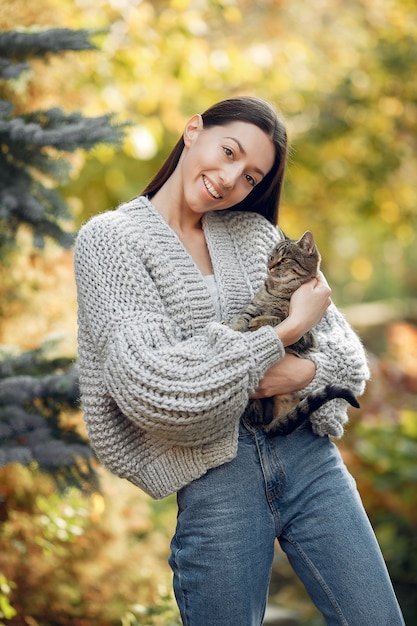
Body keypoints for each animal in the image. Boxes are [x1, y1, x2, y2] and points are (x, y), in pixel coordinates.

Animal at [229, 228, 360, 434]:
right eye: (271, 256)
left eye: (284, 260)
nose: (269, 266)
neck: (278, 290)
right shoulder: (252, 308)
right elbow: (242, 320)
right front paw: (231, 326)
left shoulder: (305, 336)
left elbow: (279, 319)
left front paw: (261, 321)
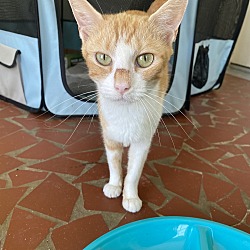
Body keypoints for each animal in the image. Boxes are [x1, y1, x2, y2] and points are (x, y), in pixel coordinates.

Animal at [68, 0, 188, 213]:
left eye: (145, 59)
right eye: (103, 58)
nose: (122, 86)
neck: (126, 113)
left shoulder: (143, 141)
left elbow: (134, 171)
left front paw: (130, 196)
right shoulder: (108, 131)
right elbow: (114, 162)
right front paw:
....
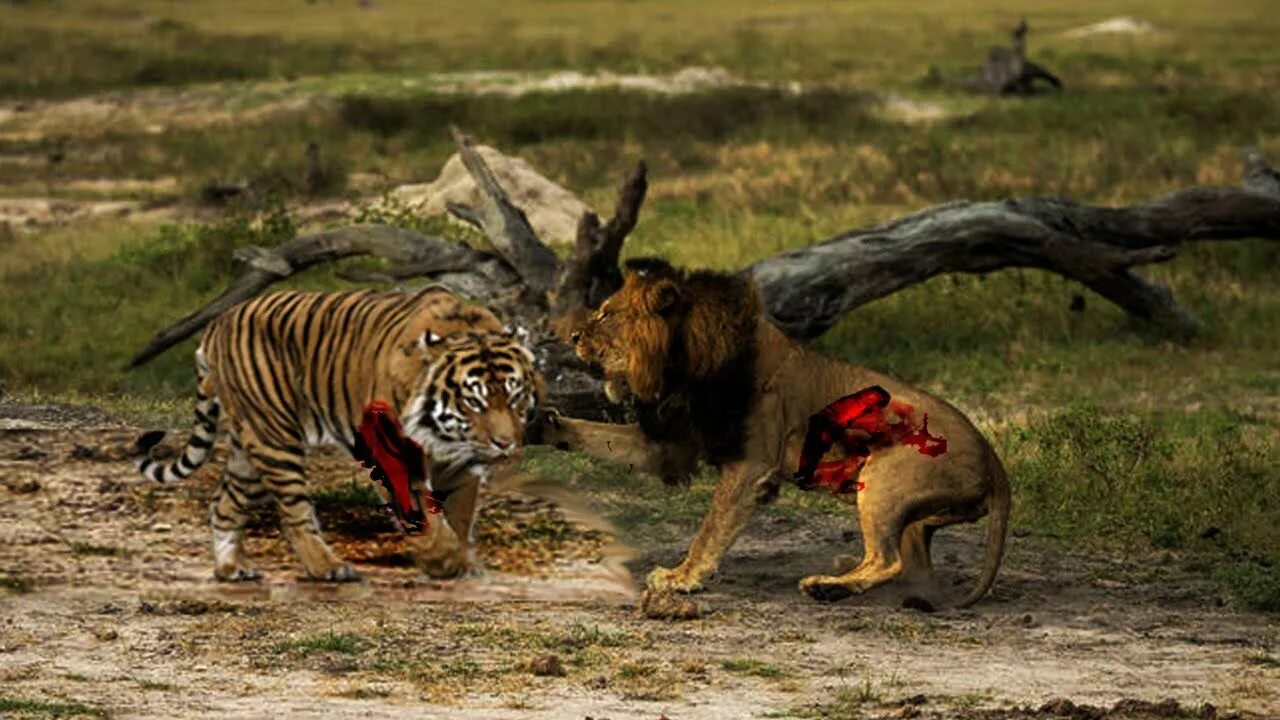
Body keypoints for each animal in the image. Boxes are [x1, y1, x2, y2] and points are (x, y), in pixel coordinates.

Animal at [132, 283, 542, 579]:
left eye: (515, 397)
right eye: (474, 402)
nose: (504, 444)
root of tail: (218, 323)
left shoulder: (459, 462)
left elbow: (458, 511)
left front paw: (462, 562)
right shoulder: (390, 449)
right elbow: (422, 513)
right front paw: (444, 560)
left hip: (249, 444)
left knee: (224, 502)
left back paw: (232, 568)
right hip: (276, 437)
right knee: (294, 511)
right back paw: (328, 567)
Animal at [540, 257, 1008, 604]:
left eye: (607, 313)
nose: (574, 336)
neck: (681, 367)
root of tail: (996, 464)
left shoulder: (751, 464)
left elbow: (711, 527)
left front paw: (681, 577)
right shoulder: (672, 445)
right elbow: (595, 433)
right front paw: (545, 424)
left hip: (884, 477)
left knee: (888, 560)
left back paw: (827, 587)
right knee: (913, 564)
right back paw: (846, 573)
....
[Activity] Working from the records above, write out verbatim only the lines from the line containing "left knee: (888, 560)" through the line containing "right back paw: (846, 573)".

[Expected output]
left knee: (888, 560)
left back paw: (827, 587)
right knee: (913, 564)
right back paw: (846, 573)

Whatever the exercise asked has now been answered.